Sebagai gambaran, Kemenkeu mengkaji ada tujuh bentuk dan nilai transaksi barang digital.
Pertama, sistem perangkat lunak dan aplikasi dengan nilai transaksi mencapai Rp 14,06 triliun.
Kedua, game, video, dan musik mencapai Rp 880 miliar.
Ketiga, penjualan film sebesar Rp 7,65 triliun.
Keempat, perangkat lunak khusus seperti untuk perangkat mesin dan disain mencapai Rp 1,77 triliun.
Kelima, perangkat lunak telpon genggam sebesar Rp 44,7 triliun.
Keenam, hak siaran atau layanan tv berlangganan senilai Rp 16,49 triliun.
Ketujuh, penerimaan dari media sosial dan layanan over the top (OTT) sebanyak Rp 17,07 triliun.
Total nilai transaksi barang digital mencapai Rp 104,4 triliun.
Angka ini merupakan gambaran para tahun 2017.
Setali tiga uang potensi penerimaan PPN mencapai Rp 10,4 triliun dengan menggunakan tariff pajak konsumen sebesar 10 persen yang berlaku saat ini.
Direktur Pelayanan, Penyuluhan, dan Hubungan Masyarakat Ditjen Pajak Kemenkeu Hestu Yoga Saksama melihat, ke depan potensi penerimaan pajak dari PMSE semakin besar.
Menurut dia, bila perusahaan digital luar negeri tidak dikenai pajak maka akan sangat tidak adil dengan pelaku usaha dalam negeri yang memang sudah memiliki kewajiban pemajakan.
Di sisi lain, untuk PPh dalam PMSE, pemerintah belum punya nyali menarik pajak korporasi perusahaan digital luar negeri.
Sebab, John bilang pengenaan pajak atas penghasilan dari kegiatan digital ekonomi dapat menimbulkan pengenaan pajak berganda.

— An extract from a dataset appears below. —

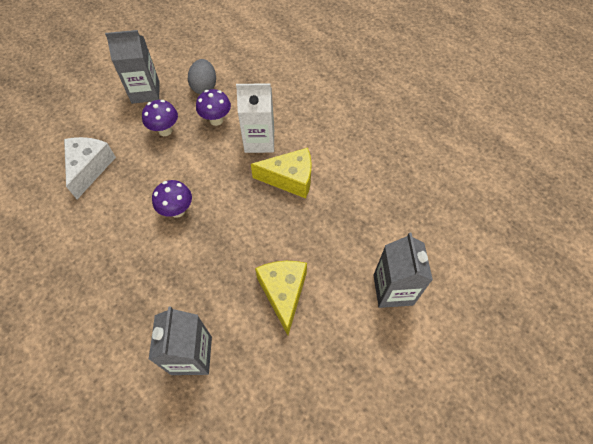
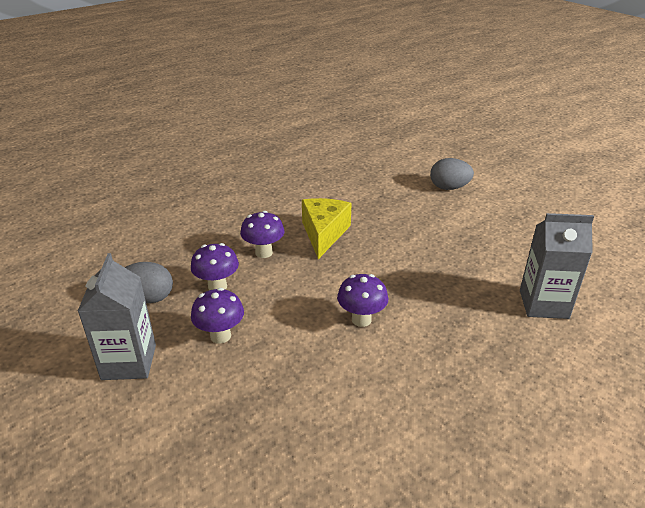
camera: 85 degrees left, 25 degrees down
white cheese [64,137,116,199] -> none
white carton [236,83,274,153] -> purple mushroom [240,211,285,258]
yellow cheese [255,261,307,335] -> none
grey carton [373,233,433,308] -> grey egg [430,158,474,190]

“Oleh karena itu disepakati solusi jangka panjang yaitu pada akhir tahun 2020 untuk menghasilkan konsensus global dalam memajaki penghasilan dari ekonomi digital yaitu penentuan hak pemajakan nexus dan mengalokasikan laba global secara fairness kepada yurisdiksi pasar sumber dan yurisdiksi domisili,” terang John.

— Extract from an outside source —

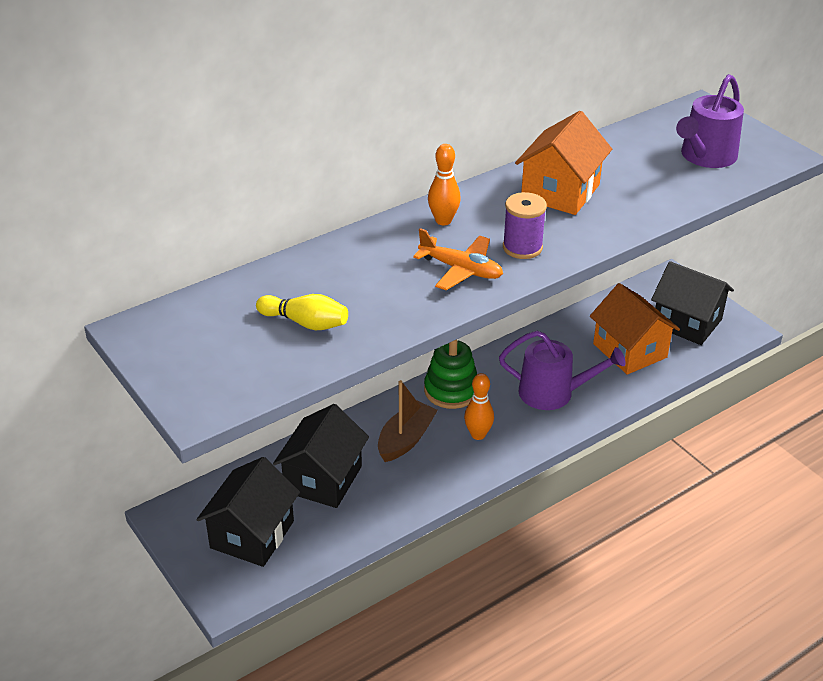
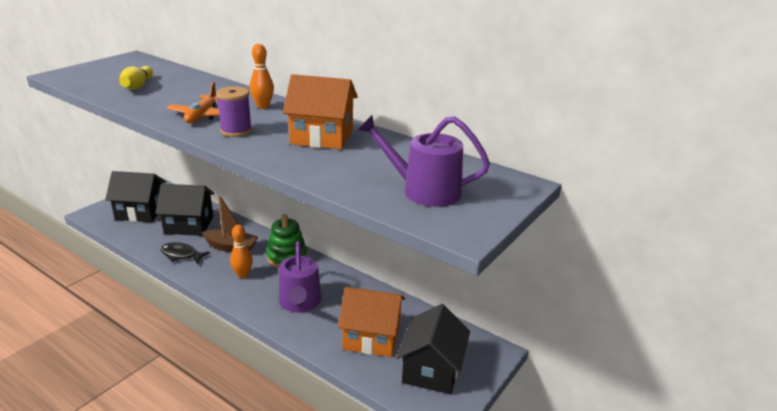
camera: 70 degrees right, 10 degrees down
orange house [590,283,680,375] -> orange house turned 60 degrees clockwise [338,287,405,357]
none -> black fish [161,242,210,264]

Walaupun jadwal akhir konsensus internasional u sudah semakin dekat, nampaknya bisa diundur.
Sebab, pandemi Covid-19 yang mengakibatkan beberapa agenda pertemuan terpaksa ada yang dibatalkan dan sebahagian lagi ditunda termasuk kemungkinan jadwal IF pada awal Juli 2020 di Berlin.
“Masih ada beberapa bulan ke depan dan semua anggota yurisdiksi IF menghormati long term solution untuk menyelesaikan BEPS Action 1. Berdasarkan hal-hal di atas, penerapan PPN atas PMSE luar negeri akan lebih diprioritaskan terlebih dahulu,” kata John.

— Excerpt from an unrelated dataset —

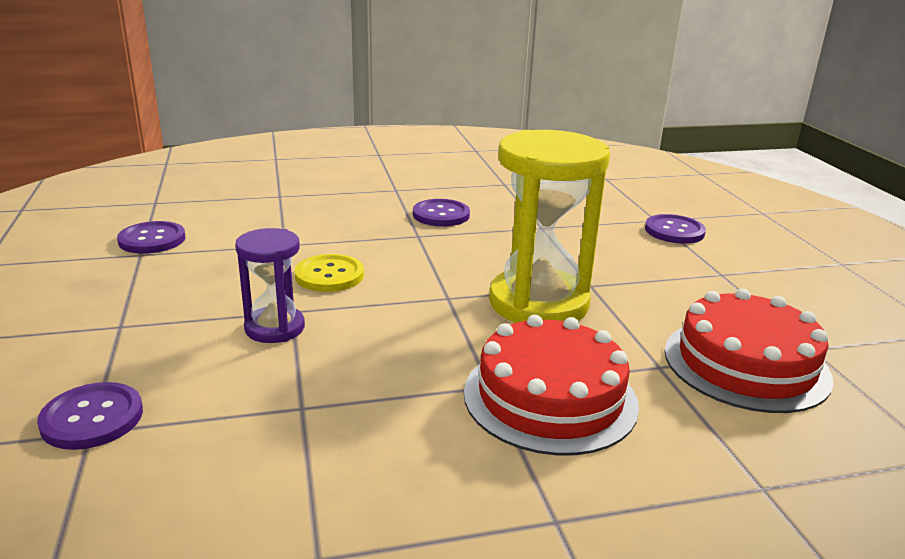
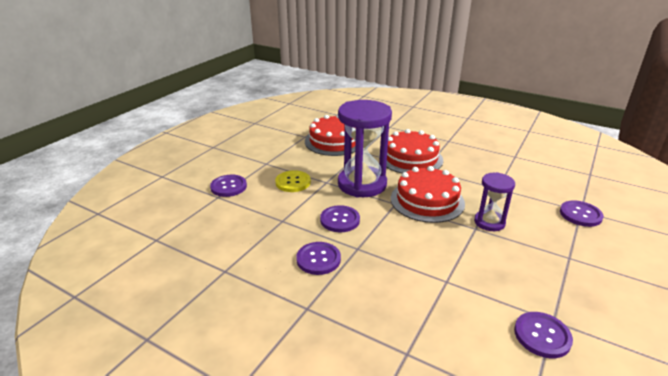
camera: 135 degrees left, 5 degrees up
yellow button [294,254,364,292] -> yellow button moved to [275,170,311,192]
yellow hourglass [489,130,610,323] -> purple hourglass [338,100,392,198]
none -> purple button [320,205,360,232]
none -> red cake [391,166,465,223]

John menyampaikan untuk menindaklanjuti Perppu Nomor 1/ 2020, perintah bakal buat Peraturan Menteri Keuangan (PMK) untuk aturan turunan PPN dalam PMSE.
Sementara, untuk PPh di PMSE dan Pajak Transaksi Elektronik (PTE) diperlukan Peraturan Pemerintah (PP), sambil menunggu konsensus the Organization on Ekonomic for Co-opration and Development (OECD).